Careful policy design could unlock massive rooftop solar market around the world

solar

Customer-sited solar is a major untapped opportunity, which could see 167 million households and 23 million businesses worldwide hosting their own clean power generation by 2050, according to a joint report by research firm BloombergNEF (BNEF) and Schneider Electric. These deployments will unlock major decarbonisation benefits, but policy and tariff design will be critical to enable them.

The report ‘Realizing the Potential of Customer-Sited Solar’ finds that rapidly falling costs of solar technology have already made it economical for homes and businesses to generate their own power in some markets. In Australia, for example, the payback period for households investing in solar has been favourable, at less than ten years, since 2013. As a result, adoption has already taken off, with more than 2.5 gigawatts of residential solar added in 2020 alone.

These solar installations can generate economic returns for the hosting homes and businesses, as well as wider benefits in terms of carbon emissions reductions, peak load reductions, and employment opportunities.

“Customer-sited solar is a huge opportunity that is often completely overlooked. Thanks to falling costs and policy measures, it is already being rapidly deployed in some markets. Its massive scale up is very likely,” said Vincent Petit, Head of the Schneider Electric Sustainability Research Institute, and SVP of Global Strategy Prospective & External Affairs at Schneider Electric. “This is vital for decarbonising the power sector and offers huge additional consumer benefits. It is time to embrace this transformation.”

Kick-starting the market

Experience shows that solar adoption mainly occurs when there is an economic case for the households and businesses investing in the technology, usually in the form of high internal rates of return (IRR) or short payback periods. In regions where the economics have not yet reached such tipping points, policy makers are introducing targeted incentives to create favorable market conditions and bring forward deployment.

One such example is France, where existing incentives mean that residential solar can earn internal rates of return of around 18.5 per cent (a five-year payback), and commercial installations achieve 10.4% IRR (or a nine-year payback). This has stimulated gradual growth in the market, to about 500 megawatts of installations in 2020.
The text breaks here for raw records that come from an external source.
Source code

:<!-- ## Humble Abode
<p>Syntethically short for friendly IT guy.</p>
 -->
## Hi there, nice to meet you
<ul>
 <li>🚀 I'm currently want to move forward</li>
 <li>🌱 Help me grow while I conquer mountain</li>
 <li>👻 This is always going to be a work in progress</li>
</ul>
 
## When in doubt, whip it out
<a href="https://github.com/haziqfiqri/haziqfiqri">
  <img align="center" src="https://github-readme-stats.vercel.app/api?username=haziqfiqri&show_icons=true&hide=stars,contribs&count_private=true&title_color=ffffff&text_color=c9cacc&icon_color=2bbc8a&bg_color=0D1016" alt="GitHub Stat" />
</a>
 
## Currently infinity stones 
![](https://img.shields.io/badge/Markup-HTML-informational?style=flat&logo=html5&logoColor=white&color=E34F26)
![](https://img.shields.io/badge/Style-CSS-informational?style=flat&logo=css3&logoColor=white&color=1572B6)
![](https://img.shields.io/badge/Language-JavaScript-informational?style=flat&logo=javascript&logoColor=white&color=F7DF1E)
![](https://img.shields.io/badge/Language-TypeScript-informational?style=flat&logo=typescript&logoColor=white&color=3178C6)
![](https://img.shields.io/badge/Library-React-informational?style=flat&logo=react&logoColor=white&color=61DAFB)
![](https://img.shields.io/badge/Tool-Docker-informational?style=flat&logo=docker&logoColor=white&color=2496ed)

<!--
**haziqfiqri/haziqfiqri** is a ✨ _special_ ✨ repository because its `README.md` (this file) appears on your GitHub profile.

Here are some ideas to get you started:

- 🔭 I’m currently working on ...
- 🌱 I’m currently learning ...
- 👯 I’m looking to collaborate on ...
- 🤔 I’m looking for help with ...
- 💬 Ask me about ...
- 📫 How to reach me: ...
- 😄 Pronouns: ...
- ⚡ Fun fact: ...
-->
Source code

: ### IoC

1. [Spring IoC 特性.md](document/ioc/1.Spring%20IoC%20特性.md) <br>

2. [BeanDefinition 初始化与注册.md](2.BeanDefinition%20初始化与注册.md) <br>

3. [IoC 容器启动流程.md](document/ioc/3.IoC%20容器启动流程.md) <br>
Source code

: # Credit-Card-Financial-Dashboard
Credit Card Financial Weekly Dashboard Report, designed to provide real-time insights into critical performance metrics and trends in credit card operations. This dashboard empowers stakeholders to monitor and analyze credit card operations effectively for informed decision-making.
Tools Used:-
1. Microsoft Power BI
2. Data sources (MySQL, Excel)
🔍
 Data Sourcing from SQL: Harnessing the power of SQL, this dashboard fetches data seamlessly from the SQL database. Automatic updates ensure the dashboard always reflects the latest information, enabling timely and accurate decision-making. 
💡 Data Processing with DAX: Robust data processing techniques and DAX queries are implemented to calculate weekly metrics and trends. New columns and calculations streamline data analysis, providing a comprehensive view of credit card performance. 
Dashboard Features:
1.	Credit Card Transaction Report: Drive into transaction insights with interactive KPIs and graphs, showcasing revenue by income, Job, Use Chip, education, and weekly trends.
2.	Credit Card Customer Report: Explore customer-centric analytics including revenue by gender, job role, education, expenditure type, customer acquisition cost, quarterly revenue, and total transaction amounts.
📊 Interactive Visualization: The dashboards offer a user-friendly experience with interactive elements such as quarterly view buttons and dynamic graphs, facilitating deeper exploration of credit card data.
A key consideration at the early stage of market development is to avoid an unsustainable boom. Policy designs should account for the fact that solar costs will continue to fall over time, and moderate support to reflect these changing dynamics.

Solar for new-build homes and businesses

The economic case for adding solar during construction of new buildings is particularly strong. This is because so-called ‘soft costs’, such as marketing and sales costs, as well as labor and construction costs, can be reduced, while the benefits remain the same. In California, the economic case for adding residential solar on existing homes is already good at 20 per cent IRR, but the new report estimates that this figure is twice as high, at 40 per cent IRR, when solar is added at the point of construction. In France, the IRR for residential solar could be boosted to 28 per cent when added during new construction.

As solar markets develop and mature, policy makers and regulators must gradually shift their emphasis toward unlocking flexibility and encouraging the adoption of energy storage. This is because high levels of solar adoption can lead to excess energy production during the day, while also possibly destabilizing the power grid. At this stage, the addition of energy storage becomes valuable, as it allows the renewable electricity to be stored for use during evening hours.

“The evolution of customer-sited solar is to add some form of flexibility, which has the ability to unlock a much higher penetration of solar,” said Yayoi Sekine, BNEF’s Head of Decentralized Energy. “The most obvious form of flexibility is batteries, but energy storage will come in many forms, including shifting demand and using electric vehicles.”

Tools to encourage energy storage include adjusted export rates (the payments offered to solar owners when they export energy to the grid), time-of-use retail electricity rates (which reflect the lower generation costs of solar during the daytime), enabling payments for storage to provide grid services (sometimes called aggregation payments), and implementation of demand charges (primarily for business customers). These levers are generally meant to make rates more reflective of generation and grid costs but are also likely to encourage energy storage.

In California, for example, reducing export rates to 35 per cent of retail tariffs, while it would damage the economics of solar overall, would shift the emphasis over to solar systems paired with storage, which would still generate a 13% IRR. For commercial and industrial installations, adding so-called aggregation payments for batteries would boost IRRs to 22.8 per cent, making solar-plus-storage a more attractive option than solar alone.

The report investigates these mechanisms in depth, and provides individual use case analysis for France, Spain, Australia, California (U.S.) and New Jersey (U.S.), as example of markets at different stages of maturity.